Celebrate Independence from Law School Loans
For a long time, law school seemed like a dream come true. Three more years of school, and suddenly a comm major with no job skills whatsoever can make $160K at a law firm tastefully decorated with Chinese vases. Except, as with most balance sheets, you have to keep track of the money going out as much as the money coming in. For a law school student, that can mean racking up as much as $100k or more in debt before setting foot into a job. And in this recessive economy, with big firms pushing back start dates of first year associates or buying them off to get out of offering permanent jobs altogether, being aware of law school loans is even more critical.
Let’s say you just graduated from law school and are $100k in debt. And that’s accruing interest at 6% (rates fluctuate so we picked a reasonable number). If you want to pay back your loans in 15 years, this means your monthly payment has to be $850. Which means you need to be making approximately $1,400 in order to make that payment. And that’s before you’ve even contemplated rent, a car payment, a cell phone, or the newest CD from Britney Spears (she’s hot again; we should encourage that with patronage).
Which means that you can’t just graduate from law school with your $100k in loans and decide that you want to become the next poet laureate. Not a lot of money in poetry these days. Or even accept a lower-paying job in public interest saving the whales. Not a lot of money in whale-saving, either. In effect, unless you have another means to earn the money you need to stay indoors and pay off your loans, you’re stuck being a lawyer who makes a decent amount of money. Which for some people means a job in law that they’re not in love with. For a bunch of years.

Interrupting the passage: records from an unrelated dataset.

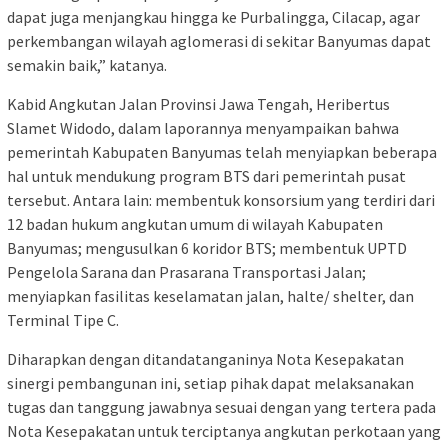
dapat juga menjangkau hingga ke Purbalingga, Cilacap, agar
perkembangan wilayah aglomerasi di sekitar Banyumas dapat
semakin baik,” katanya.
Kabid Angkutan Jalan Provinsi Jawa Tengah, Heribertus
Slamet Widodo, dalam laporannya menyampaikan bahwa
pemerintah Kabupaten Banyumas telah menyiapkan beberapa
hal untuk mendukung program BTS dari pemerintah pusat
tersebut. Antara lain: membentuk konsorsium yang terdiri dari
12 badan hukum angkutan umum di wilayah Kabupaten
Banyumas; mengusulkan 6 koridor BTS; membentuk UPTD
Pengelola Sarana dan Prasarana Transportasi Jalan;
menyiapkan fasilitas keselamatan jalan, halte/ shelter, dan
Terminal Tipe C.
Diharapkan dengan ditandatanganinya Nota Kesepakatan
sinergi pembangunan ini, setiap pihak dapat melaksanakan
tugas dan tanggung jawabnya sesuai dengan yang tertera pada
Nota Kesepakatan untuk terciptanya angkutan perkotaan yang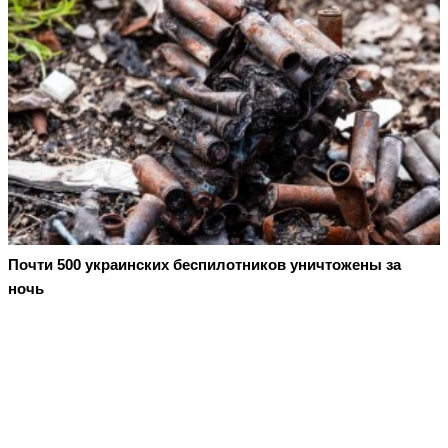
Почти 500 украинских беспилотников уничтожены за
ночь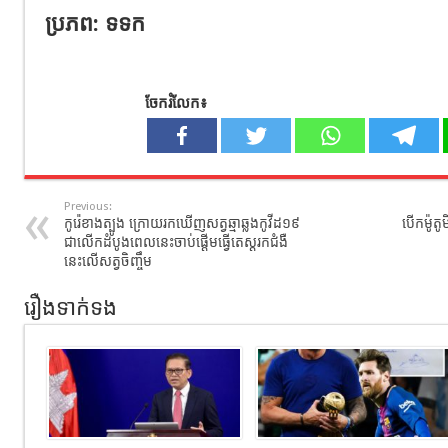
ប្រភព: ទទក
ចែករំលែក៖
Previous:
កូរ៉េខាងត្បូង​ ក្រោយរកឃើញសត្វឆ្មាឆ្លងកូវីដ១៩​
បើកម៉ូតូម
ជាលើកដំបូង​ពេលនេះចាប់ផ្ដើមធ្វើតេស្ដរកជំងឺ
នេះលើសត្វចិញ្ចឹម
រឿងទាក់ទង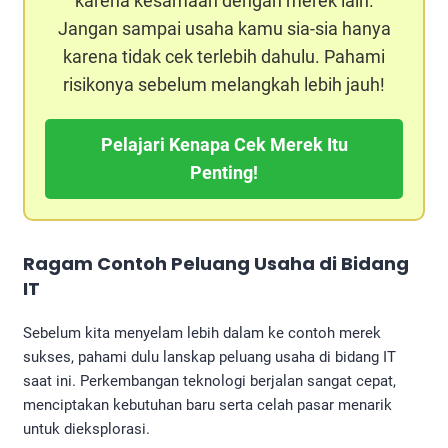
karena kesamaan dengan merek lain.
Jangan sampai usaha kamu sia-sia hanya
karena tidak cek terlebih dahulu. Pahami
risikonya sebelum melangkah lebih jauh!
Pelajari Kenapa Cek Merek Itu
Penting!
Ragam Contoh
Peluang Usaha di Bidang
IT
Sebelum kita menyelam lebih dalam ke contoh merek
sukses, pahami dulu lanskap peluang usaha di bidang IT
saat ini. Perkembangan teknologi berjalan sangat cepat,
menciptakan kebutuhan baru serta celah pasar menarik
untuk dieksplorasi.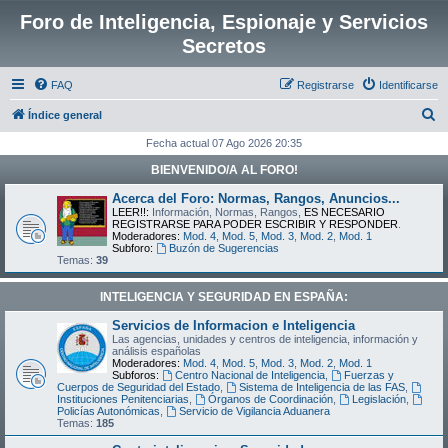
Foro de Inteligencia, Espionaje y Servicios
Secretos
FAQ
Registrarse
Identificarse
B
Índice general
u
Fecha actual 07 Ago 2026 20:35
s
BIENVENIDO/A AL FORO!
c
Acerca del Foro: Normas, Rangos, Anuncios...
a
LEER!!:
Información, Normas, Rangos,
ES NECESARIO
REGISTRARSE PARA PODER ESCRIBIR Y RESPONDER
.
r
Moderadores:
Mod. 4
,
Mod. 5
,
Mod. 3
,
Mod. 2
,
Mod. 1
Subforo:
Buzón de Sugerencias
Temas:
39
INTELIGENCIA Y SEGURIDAD EN ESPAÑA:
Servicios de Informacion e Inteligencia
Las agencias, unidades y centros de inteligencia, información y
análisis españolas
Moderadores:
Mod. 4
,
Mod. 5
,
Mod. 3
,
Mod. 2
,
Mod. 1
Subforos:
Centro Nacional de Inteligencia
,
Fuerzas y
Cuerpos de Seguridad del Estado
,
Sistema de Inteligencia de las FAS
,
Instituciones Penitenciarias
,
Órganos de Coordinación
,
Legislación
,
Policías Autonómicas
,
Servicio de Vigilancia Aduanera
Temas:
185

Which is why, when The National Law Journal reported on the fact that legislation that promises loan forgiveness for graduate students goes into effect on July 1, we perked up like Scrappy-Doo upon spying a Scooby Snack. The program, as we understand it, essentially provides for two different options:
1. Loan forgiveness for public interest workers. After 10 years of payments, the remaining loan balance (for those who qualify) will be forgiven.
2. Income-based repayment option that can cap payments at 15% of the borrower’s discretionary income. After the borrower makes qualifying payments for 25 years, the federal government will forgive any remaining loan debt.
So for the first time in a long time, law students graduating with significant loans don’t necessarily have to be chained to the big law firm oar or rely on daddy’s trust fund (if you’re lucky enough to have one). You can actually work for the NAACP or start that girl rock band and not have to be in significant debt for the rest of your life.
Provided you qualify, of course. And this is a big caveat because if there’s one critique the new legislation has already received, it’s that the rules and qualifications can be murky. So read carefully to find out if the new loan programs work for you. But if they’re as good as they sound, it might just be the best news we’ve heard for the legal profession in a very long time.